The Swiss spend more money online than nearly any other nationality – CHF 2,400 a year per person, at last count. It’s not just Switzerland’s affluence that make it a land of opportunity for online retailers: its location means it is well connected for international shipping; Swiss Post was voted the world’s best national postal carrier in 2017; English is widely spoken and the nation shares languages with three of its neighbours (Italy, France and Germany).
So, what factors should online retailers consider when trying to choose the right solutions for shipping to Switzerland? Here, Asendia Germany Sales Manager Kai Schotten reveals the best e-commerce shipping options for newcomers and shares some unique insights into the company’s home country, one of the world’s most affluent and exciting e-commerce markets…
Cross border deliveries surge
The Swiss market is a big opportunity for overseas and European online retailers. A large part of online shopping is cross border. The items that Swiss shoppers buy most often are clothing, travel tickets, computers and accessories. Cross-border purchasing has doubled since 2012 and the market is still growing. The Swiss have a very high purchasing power, a good payment culture, and the country has a very low rate of VAT at 8 per cent.
Approximately 75 per cent of the Swiss population (8.3 million) live in urban areas and all Swiss prefer the delivery network of Swiss Post. Crucially, there is little or no language barrier for online retailers looking to ship to Switzerland. English is widely spoken.
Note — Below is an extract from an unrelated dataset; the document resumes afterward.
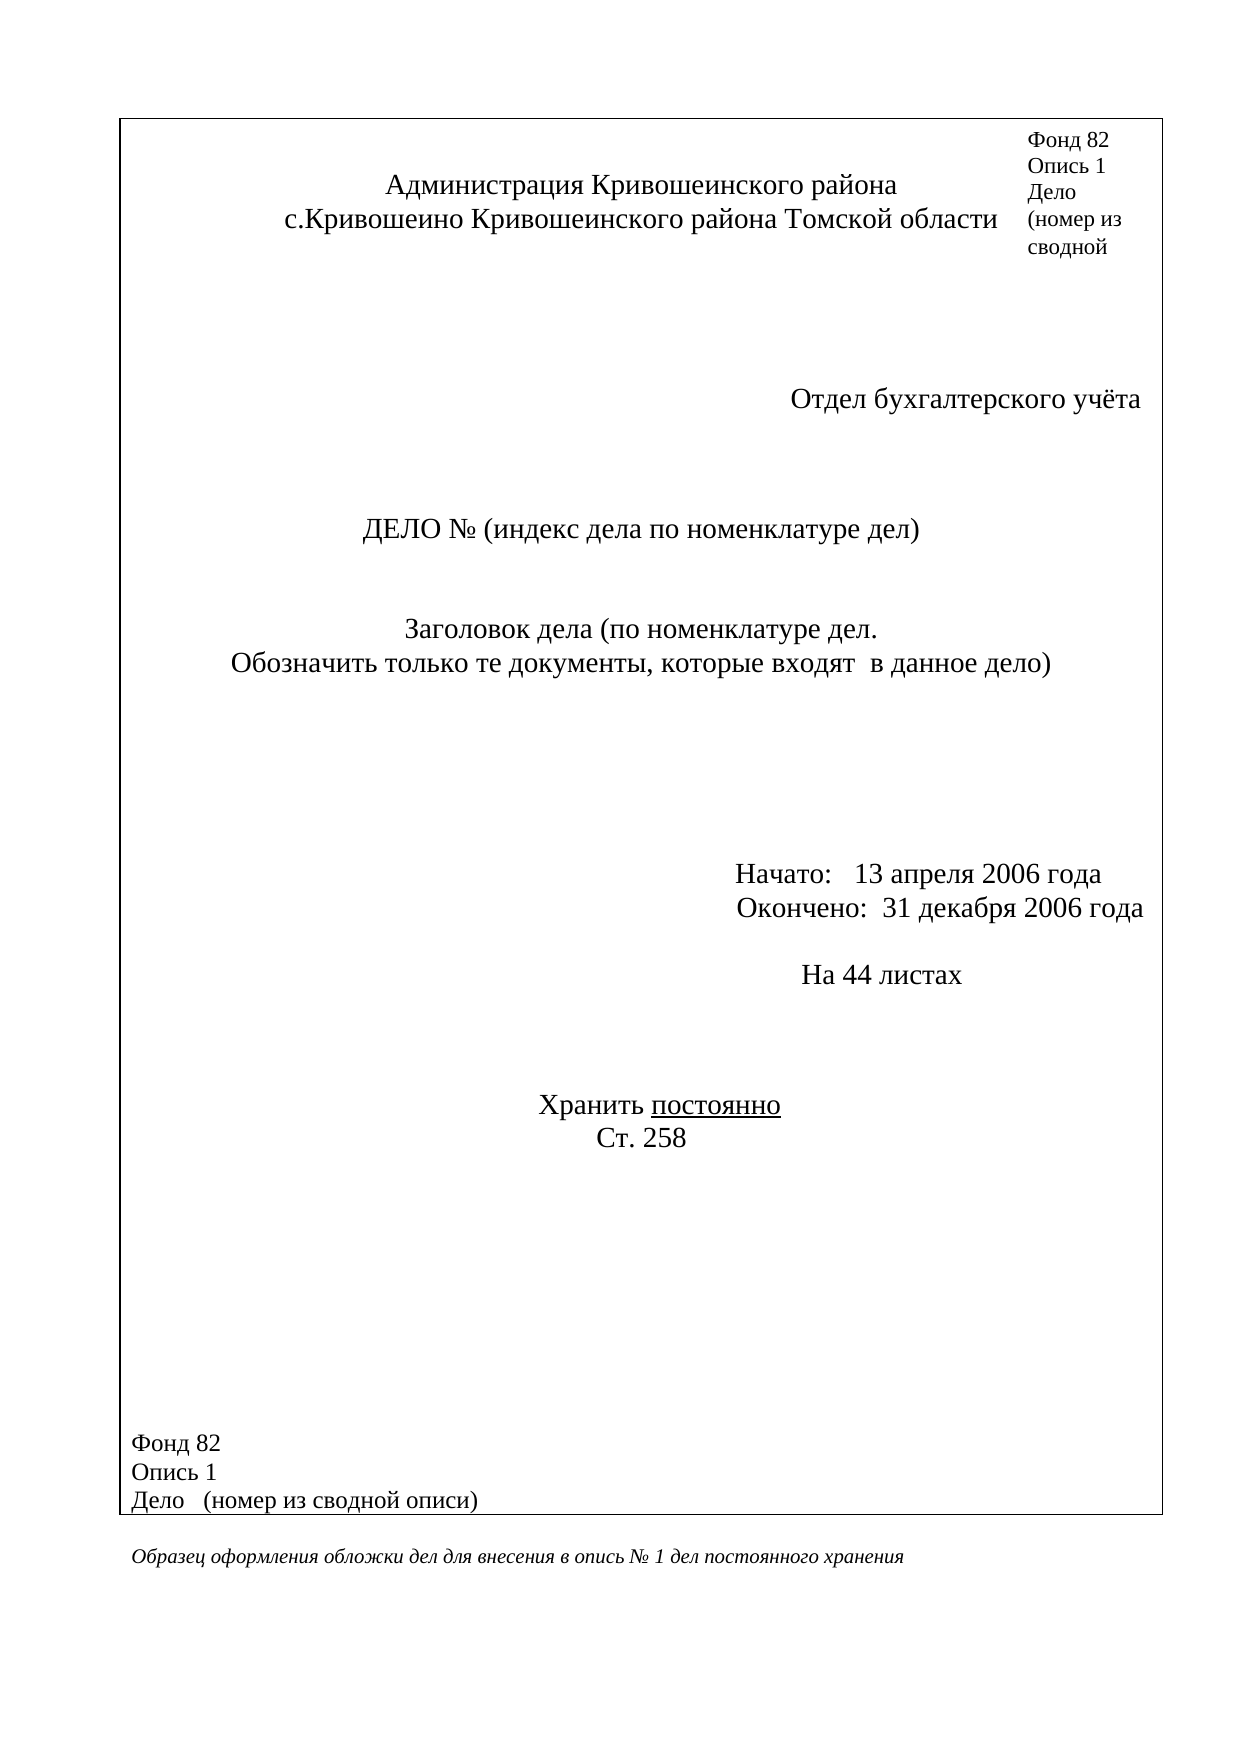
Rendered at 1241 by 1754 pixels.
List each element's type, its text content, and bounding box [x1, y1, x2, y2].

text Образец оформления обложки дел для внесения в опись № 1 дел постоянного хранения [131, 1544, 1167, 1568]
table_header Администрация Кривошеинского района с.Кривошеино Кривошеинского района Томской области Отдел бухгалтерского учёта ДЕЛО № (индекс дела по номенклатуре дел) Заголовок дела (по номенклатуре дел. Обозначить только те документы, которые входят в данное дело) Начато: 13 апреля 2006 года Окончено: 31 декабря 2006 года На 44 листах Хранить постоянно Ст. 258 Фонд 82 Опись 1 Дело (номер из сводной описи) [121, 119, 1162, 1514]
About 66 per cent of the Swiss speak German, 24 per cent speak French, 9 per cent speak Italian and just 1 per cent speak Romansh. But it’s essential to consider Swiss shoppers’ preferences when weighing up the solutions your business should use in Switzerland.
Most people in Switzerland are still prepared to wait for delivery. In 2016, nearly 40 per cent of cross-border deliveries into Switzerland were Priority (E + 1) and 60 per cent were Economy (E+2). Priority is growing but I don’t think we will ever reach the point where priority deliveries are the majority. About 90 per cent of Swiss customers prefer home delivery and 9.9 percent prefer Click & Collect.
Asendia offers a wide range of fully tracked delivery services and a local returns management. Because orders are fulfilled by our parent company, Swiss Post, customers get the peace of mind that deliveries are covered by the national postal operator. Swiss Post’s infrastructure and knowledge of the market and postal network are unrivalled, and it is known for its reliability and quality all over Switzerland.
Using Premium Goods by PostPac, weighing up to 30kg can be sent via Economy or Priority Service with a wide range of delivery options. These include home delivery (with or without a signature required), delivery to an office address, or PickPost, which allows recipients to collect parcels from a number of different PickPost points. Asendia can provide other services, such as evening and Saturday delivery.
Of course, there’s a physical border between Europe and Switzerland, so an effective customs clearance solution is paramount. There are two main options: you make a single customs clearance for each package and the consumer pays the VAT and customs clearance on receipt of the parcel; or you get commercial customs clearance, meaning the sender pays VAT and customs.
Clearly, your customer is more likely to come back if you pay the VAT and customs clearance. We offer DDP clearance solutions in which all VAT and customs are charged to the sender, meaning recipients do not get hit by extra charges when they receive their goods. It is important to speak to your logistics partner at an early stage and Asendia can work with you to identify the right solution for your needs and help minimise the costs.
The kind of payment options you offer can help build trust further. Payment preferences in Switzerland vary depending on the primary language spoken by the recipient, with French and Italian speaking buyers preferring to pay for goods bought online in advance with their credit cards. However, most Swiss buyers prefer to pay once invoiced following receipt of goods or with paypal; this option is most important to German speaking buyers, so 66 per cent of the population.
If you are an established retailer elsewhere in Europe or further afield, switch your website to a multilingual .ch domain so you have the local look and feel. Offer prices in Swiss francs. Consider distributing catalogues and other multichannel communications to promote your web shop and to strengthen your brand profile. Think about Swiss delivery preferences and consider potential customs clearance issues. Cover all these things and press the go button. It could be extremely lucrative.